You are building a sand castle and want to use a bucket that holds a volume of 826 in.cubed and has height 10.6 in. What is the radius of the​ bucket? Use 3.14 for pi. Use pencil and paper. If the height of the bucket is​ changed, but the volume stays the​ same, then how will the radius​ change? Explain.

1 answer

To find the radius of the bucket, we can use the formula for the volume of a cylinder, which is given by:

\[ V = \pi r^2 h \]

where:

  • \( V \) is the volume,
  • \( r \) is the radius,
  • \( h \) is the height, and
  • \( \pi \) is a constant (approximately 3.14).

We are given:

  • \( V = 826 , \text{in}^3 \)
  • \( h = 10.6 , \text{in} \)

We can substitute the values into the formula to solve for \( r \):

\[ 826 = 3.14 \cdot r^2 \cdot 10.6 \]

First, calculate \( 3.14 \cdot 10.6 \):

\[ 3.14 \cdot 10.6 = 33.324 \]

Now the equation becomes:

\[ 826 = 33.324 \cdot r^2 \]

Next, divide both sides by 33.324 to isolate \( r^2 \):

\[ r^2 = \frac{826}{33.324} \approx 24.76 \]

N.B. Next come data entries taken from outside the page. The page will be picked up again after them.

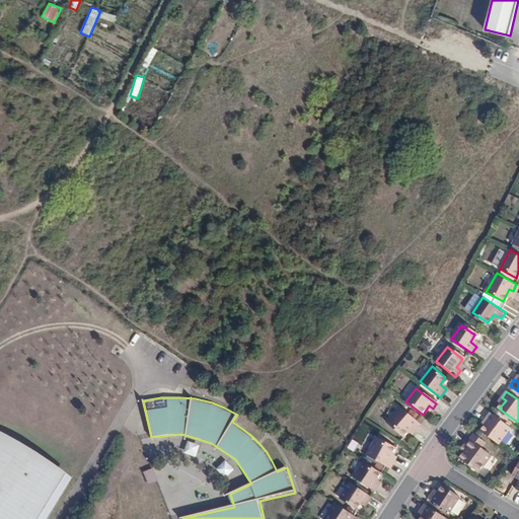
[(401,405),(387,423),(402,436),(417,419),(401,405)]
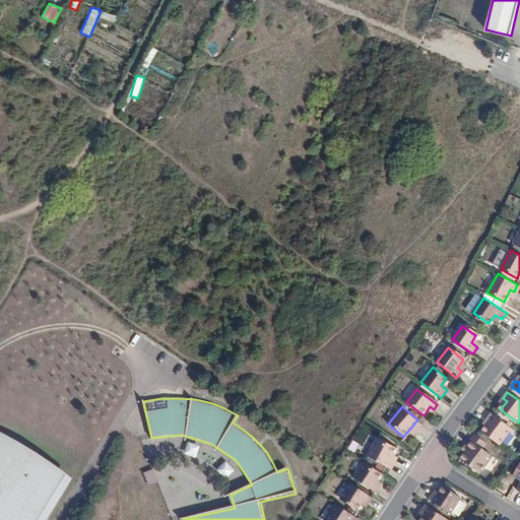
[(513,428),(493,413),(489,418),(493,421),(484,432),(502,444),(513,428)]
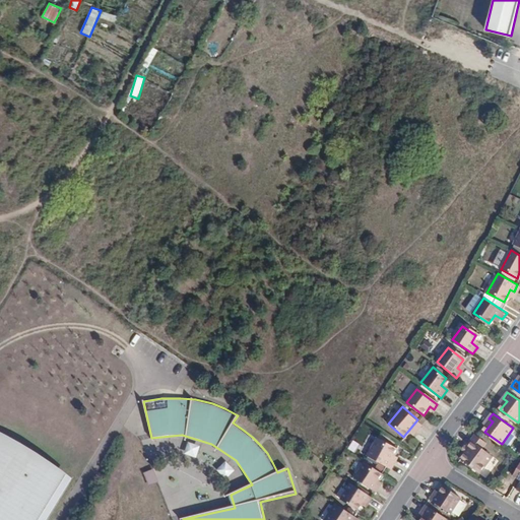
[(0,519),(46,519),(71,480),(0,437),(0,519)]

Now, take the square root to find \( r \):

\[ r \approx \sqrt{24.76} \approx 4.976 , \text{in} \]

So, the radius of the bucket is approximately \( 4.98 \text{ in} \).

How Radius Changes with Height

If the height of the bucket is changed but the volume remains the same, we can analyze how the radius will change.

From the volume formula:

\[ V = \pi r^2 h \]

If the volume \( V \) is kept constant and the height \( h \) changes, we can express the radius in terms of height:

\[ r^2 = \frac{V}{\pi h} \] \[ r = \sqrt{\frac{V}{\pi h}} \]

From this equation, you can see that the radius \( r \) is inversely proportional to the square root of the height \( h \). This means:

  • If the height \( h \) increases, the radius \( r \) must decrease to maintain the same volume.
  • Conversely, if the height \( h \) decreases, the radius \( r \) must increase.

In summary, changing the height of the bucket while keeping the volume constant will lead to an inverse relationship between height and radius: as one increases, the other decreases.